Task prompt:
From the line that contains "nose: (333, 629)" to the last line of the records below, copy everything exactly, both ends included.

Extracted data START

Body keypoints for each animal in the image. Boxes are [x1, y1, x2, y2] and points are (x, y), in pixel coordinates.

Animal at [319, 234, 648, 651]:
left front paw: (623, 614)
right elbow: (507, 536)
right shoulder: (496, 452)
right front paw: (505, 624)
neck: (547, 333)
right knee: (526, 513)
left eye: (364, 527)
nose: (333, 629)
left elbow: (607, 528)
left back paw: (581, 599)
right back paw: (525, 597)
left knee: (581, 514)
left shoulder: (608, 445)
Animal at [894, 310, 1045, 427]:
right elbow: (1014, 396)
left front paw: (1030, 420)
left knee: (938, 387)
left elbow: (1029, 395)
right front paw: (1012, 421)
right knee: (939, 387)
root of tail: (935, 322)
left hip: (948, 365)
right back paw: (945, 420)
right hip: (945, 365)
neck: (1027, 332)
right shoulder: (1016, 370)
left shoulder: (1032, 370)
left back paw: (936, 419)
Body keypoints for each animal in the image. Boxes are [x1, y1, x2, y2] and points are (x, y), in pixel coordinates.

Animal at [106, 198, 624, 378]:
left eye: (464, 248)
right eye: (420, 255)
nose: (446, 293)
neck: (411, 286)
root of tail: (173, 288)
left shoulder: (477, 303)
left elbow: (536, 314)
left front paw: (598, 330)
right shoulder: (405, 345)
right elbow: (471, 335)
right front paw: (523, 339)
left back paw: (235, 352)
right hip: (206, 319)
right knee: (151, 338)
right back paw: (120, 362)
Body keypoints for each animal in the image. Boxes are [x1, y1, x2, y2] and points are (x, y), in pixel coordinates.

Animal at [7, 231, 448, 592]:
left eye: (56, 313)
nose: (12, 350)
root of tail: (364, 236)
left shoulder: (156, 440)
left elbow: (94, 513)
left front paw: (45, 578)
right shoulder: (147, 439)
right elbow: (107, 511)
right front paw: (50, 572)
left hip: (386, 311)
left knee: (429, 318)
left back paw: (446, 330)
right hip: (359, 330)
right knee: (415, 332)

Extracted data END

Task response:
nose: (333, 629)
left elbow: (607, 528)
left back paw: (581, 599)
right back paw: (525, 597)
left knee: (581, 514)
left shoulder: (608, 445)
Animal at [894, 310, 1045, 427]:
right elbow: (1014, 396)
left front paw: (1030, 420)
left knee: (938, 387)
left elbow: (1029, 395)
right front paw: (1012, 421)
right knee: (939, 387)
root of tail: (935, 322)
left hip: (948, 365)
right back paw: (945, 420)
right hip: (945, 365)
neck: (1027, 332)
right shoulder: (1016, 370)
left shoulder: (1032, 370)
left back paw: (936, 419)
Body keypoints for each animal in the image. Boxes are [x1, y1, x2, y2] and points are (x, y), in pixel coordinates.

Animal at [106, 198, 624, 378]:
left eye: (464, 248)
right eye: (420, 255)
nose: (446, 293)
neck: (411, 286)
root of tail: (173, 288)
left shoulder: (477, 303)
left elbow: (536, 314)
left front paw: (598, 330)
right shoulder: (405, 345)
right elbow: (471, 335)
right front paw: (523, 339)
left back paw: (235, 352)
right hip: (206, 319)
right knee: (151, 338)
right back paw: (120, 362)
Body keypoints for each animal in the image. Boxes are [x1, y1, x2, y2] and points are (x, y), in pixel coordinates.

Animal at [7, 231, 448, 592]:
left eye: (56, 313)
nose: (12, 350)
root of tail: (364, 236)
left shoulder: (156, 440)
left elbow: (94, 513)
left front paw: (45, 578)
right shoulder: (147, 439)
right elbow: (107, 511)
right front paw: (50, 572)
left hip: (386, 311)
left knee: (429, 318)
left back paw: (446, 330)
right hip: (359, 330)
right knee: (415, 332)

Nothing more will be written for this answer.